SEAlang Library: Features for Teachers (preliminary guide, Spring 2006)

SEAlang Library: Features for Teachers

(Summer 2006)

Introduction

The SEAlang Library is a tool for teaching and research, as well as for student reference. The dictionary, corpus, and bitext resources are all capable of producing materials for classroom, testing, and study, as well as for helping the instructor gain fresh insight into the kinds of problems that students face.

Coverage The SEAlang Library will provide dictionaries, corpora, and (when available) bitext corpora for the national languages Thai, Burmese, Lao, Khmer, and Vietnamese, and dictionaries for Mon, Shan, and Karen.

Data contributions We are always eager to extend SEAlang Library coverage, so please get in touch if you have additional dictionaries or texts for any of these languages.

Other languages For 2006-2009, SEAlang is focusing on Southeast Asia’s non-roman scripts.
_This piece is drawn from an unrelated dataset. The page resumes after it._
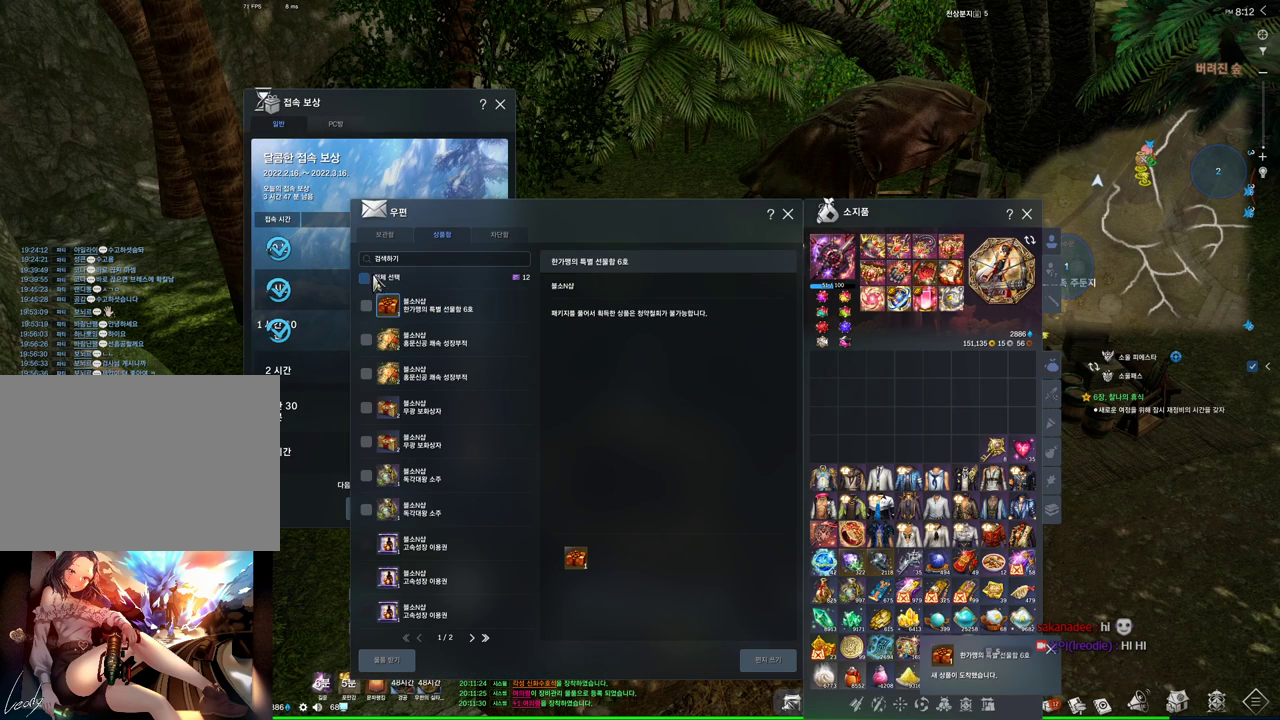
{"keys": [], "mouse": [], "events": [[133, "mouse_left", "down"], [200, "mouse_left", "up"]]}
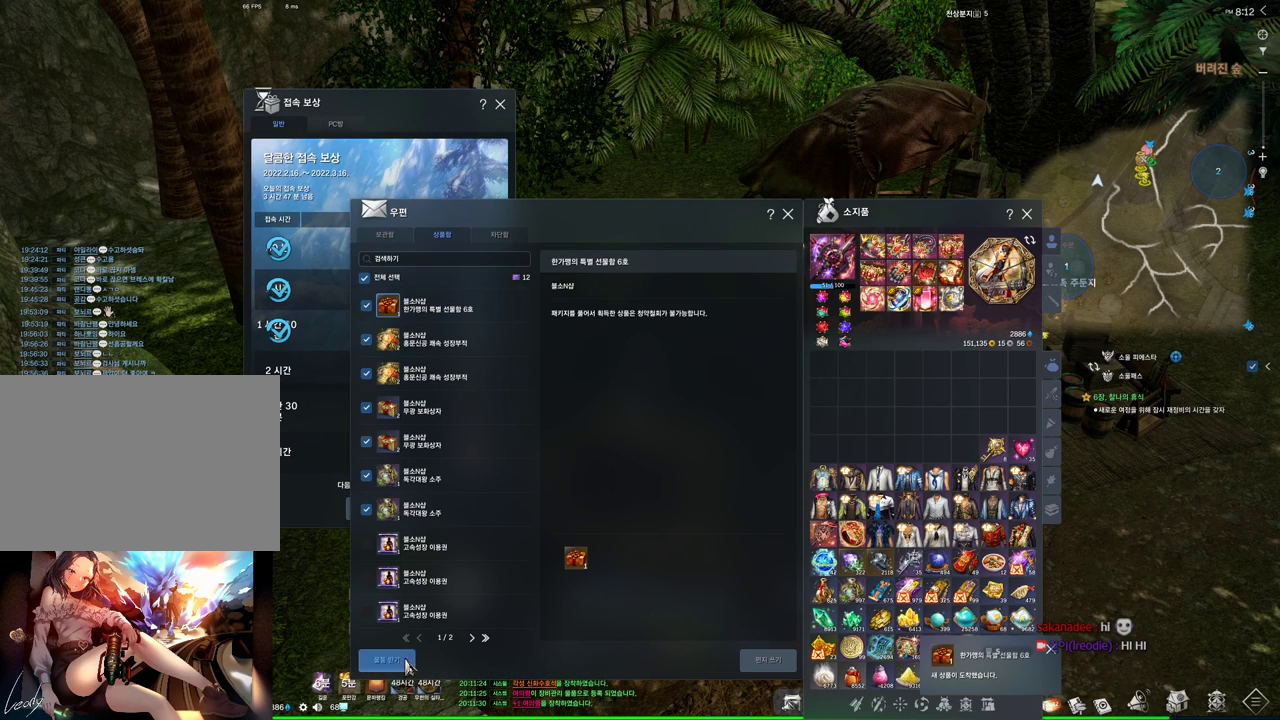
{"keys": [], "mouse": [], "events": [[333, "mouse_left", "down"], [400, "mouse_left", "up"]]}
We plan to begin adding roman-script SEA languages in 2009. However, if you have materials available in electronic form now, we are willing to add them.

Availability of features Library features will vary depending on underlying data resources. Our goal is to get existing texts on line as rapidly as possible, adding two languages per year, with one or two dictionaries per language. While we’re working with the best materials we could find, there are variations in quality. Still, each language makes the best use of available resources.

Design All of the SEAlang tools provide significant innovations in functionality, user-interface design, and in the display of potentially very large amounts of data. SEA language-specific features have been incorporated whenever possible. Please let us know if any additional features would be helpful.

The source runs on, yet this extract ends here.